Since childhood, master wood carver Agustin Cruz Prudencio has been surrounded by art. He recalls watching Day of the Dead processions, Christmas parades, and other community events in his hometown of Oaxaca de Juarez in Oaxaca, Mexico, and being inspired by the pageantry and color inherent in traditional festivals of this kind. As a child, Prudencio’s parents, both artists themselves, assigned him simple tasks in the creation of their painted sculptures. His formal apprenticeship in carving came at 11 years old. Prudencio is now a master.
Oaxacan wood carving dates back to pre-Hispanic times, when the ancestors of artisans like Prudencio made wood carvings for practical use.
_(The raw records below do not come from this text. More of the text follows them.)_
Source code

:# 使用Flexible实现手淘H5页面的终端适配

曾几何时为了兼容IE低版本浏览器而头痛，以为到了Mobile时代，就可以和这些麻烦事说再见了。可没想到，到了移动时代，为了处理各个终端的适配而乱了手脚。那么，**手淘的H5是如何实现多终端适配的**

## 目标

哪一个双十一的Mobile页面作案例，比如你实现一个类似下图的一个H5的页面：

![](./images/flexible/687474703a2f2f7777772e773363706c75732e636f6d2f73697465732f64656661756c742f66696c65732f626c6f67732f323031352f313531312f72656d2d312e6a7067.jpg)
Following the Spanish Conquest, new European tools were introduced to the Indigenous population and hand-carved religious figures featuring a combination of Indigenous and Catholic symbolism became popular. These cultural influences can be seen in Mexican colorful depictions of San Miguel hoisting a gleaming sword overhead, his wings painted with tropical flowers, his clothing adorned with traditional geometric and vegetal motifs. Cruz also create a variety of whimsical figures like bicycling rabbits, skeletal Catrinas driving cars, and nativity figures flying away in a helicopter.
Today, Cruz helps oversee a workshop where young members of his community are taught to make these colorful carvings, Oaxacan alebrijes. It is the hope of Cruz that new generations of artisans will be able to express themselves creatively and earn a livelihood for themselves and their families like he has. Most of all, Cruz hopes that the conservation of techniques used to carve and paint wooden artworks will continue for generations.